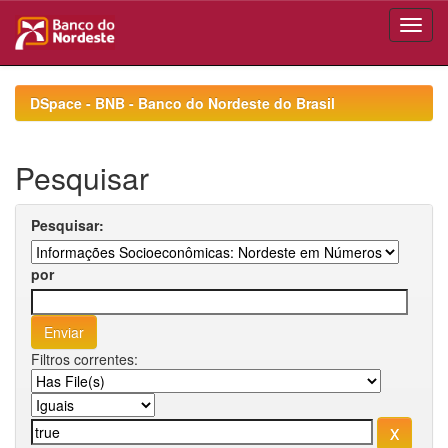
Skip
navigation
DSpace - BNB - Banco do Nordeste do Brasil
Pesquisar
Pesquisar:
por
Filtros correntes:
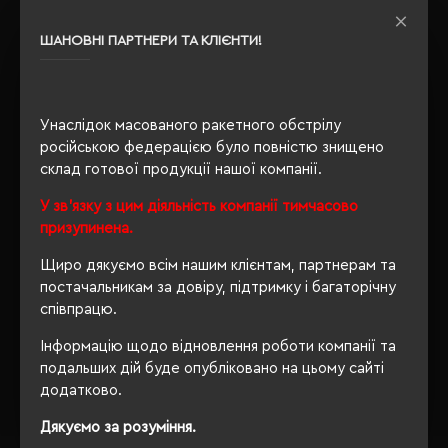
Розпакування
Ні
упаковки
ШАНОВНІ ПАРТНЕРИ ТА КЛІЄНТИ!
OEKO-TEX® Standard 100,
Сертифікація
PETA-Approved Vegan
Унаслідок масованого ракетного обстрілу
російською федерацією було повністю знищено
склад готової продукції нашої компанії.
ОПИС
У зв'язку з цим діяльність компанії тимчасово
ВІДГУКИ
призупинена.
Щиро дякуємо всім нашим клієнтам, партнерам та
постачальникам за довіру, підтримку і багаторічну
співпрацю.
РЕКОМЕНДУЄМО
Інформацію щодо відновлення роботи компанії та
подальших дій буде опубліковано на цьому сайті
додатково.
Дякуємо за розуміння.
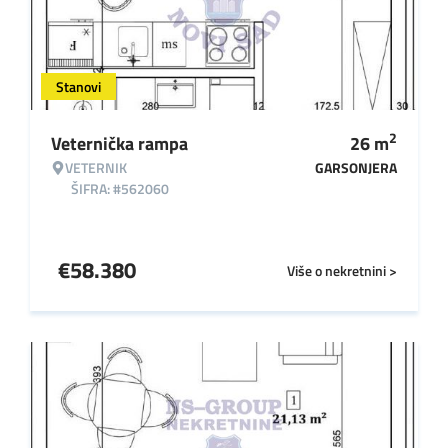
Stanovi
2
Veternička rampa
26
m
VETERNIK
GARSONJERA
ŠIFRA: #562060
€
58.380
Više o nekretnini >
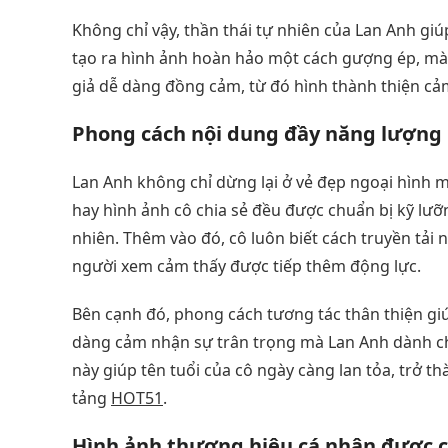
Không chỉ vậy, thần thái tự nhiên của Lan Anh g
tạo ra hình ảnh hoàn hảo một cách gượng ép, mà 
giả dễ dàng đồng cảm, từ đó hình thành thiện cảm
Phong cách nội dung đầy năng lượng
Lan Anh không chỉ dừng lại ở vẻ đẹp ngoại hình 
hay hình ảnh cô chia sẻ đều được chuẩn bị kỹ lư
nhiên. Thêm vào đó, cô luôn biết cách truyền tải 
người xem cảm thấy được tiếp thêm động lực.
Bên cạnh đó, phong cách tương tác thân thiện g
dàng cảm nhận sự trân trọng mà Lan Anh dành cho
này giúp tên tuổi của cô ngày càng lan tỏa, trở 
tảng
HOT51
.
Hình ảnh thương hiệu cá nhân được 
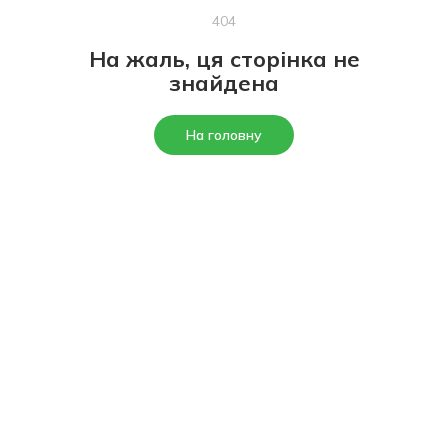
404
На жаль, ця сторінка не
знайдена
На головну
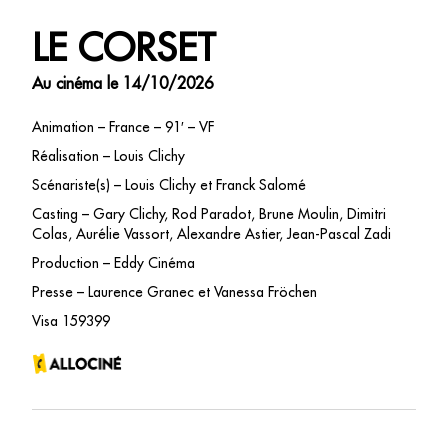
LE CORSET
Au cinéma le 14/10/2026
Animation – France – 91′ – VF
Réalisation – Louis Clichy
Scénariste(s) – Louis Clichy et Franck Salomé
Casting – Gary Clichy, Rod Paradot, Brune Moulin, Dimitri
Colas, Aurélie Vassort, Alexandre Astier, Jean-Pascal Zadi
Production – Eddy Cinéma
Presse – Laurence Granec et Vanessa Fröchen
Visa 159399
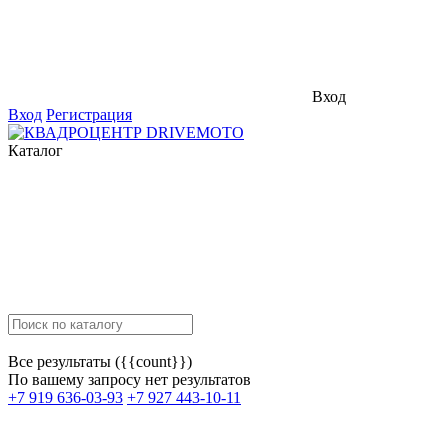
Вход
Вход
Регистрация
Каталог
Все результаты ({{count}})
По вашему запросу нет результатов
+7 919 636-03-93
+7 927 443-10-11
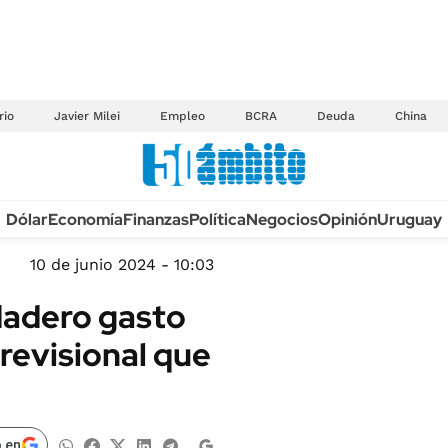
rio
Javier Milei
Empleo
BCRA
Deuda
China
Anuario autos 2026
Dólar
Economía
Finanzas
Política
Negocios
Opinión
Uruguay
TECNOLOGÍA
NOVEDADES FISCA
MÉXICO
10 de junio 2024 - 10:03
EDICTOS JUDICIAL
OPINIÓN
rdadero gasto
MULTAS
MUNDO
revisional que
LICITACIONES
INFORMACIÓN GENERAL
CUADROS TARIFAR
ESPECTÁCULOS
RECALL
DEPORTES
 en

########################################

ASSIGNED TASK
Write out the records word for word from the line with "Розпакування" to the line with "Više o nekretnini >", both of those lines included. Leave the pictures out of your answer.

REPLY TO THE TASK
Розпакування
Ні
упаковки
ШАНОВНІ ПАРТНЕРИ ТА КЛІЄНТИ!
OEKO-TEX® Standard 100,
Сертифікація
PETA-Approved Vegan
Унаслідок масованого ракетного обстрілу
російською федерацією було повністю знищено
склад готової продукції нашої компанії.
ОПИС
У зв'язку з цим діяльність компанії тимчасово
ВІДГУКИ
призупинена.
Щиро дякуємо всім нашим клієнтам, партнерам та
постачальникам за довіру, підтримку і багаторічну
співпрацю.
РЕКОМЕНДУЄМО
Інформацію щодо відновлення роботи компанії та
подальших дій буде опубліковано на цьому сайті
додатково.
Дякуємо за розуміння.
Stanovi
2
Veternička rampa
26
m
VETERNIK
GARSONJERA
ŠIFRA: #562060
€
58.380
Više o nekretnini >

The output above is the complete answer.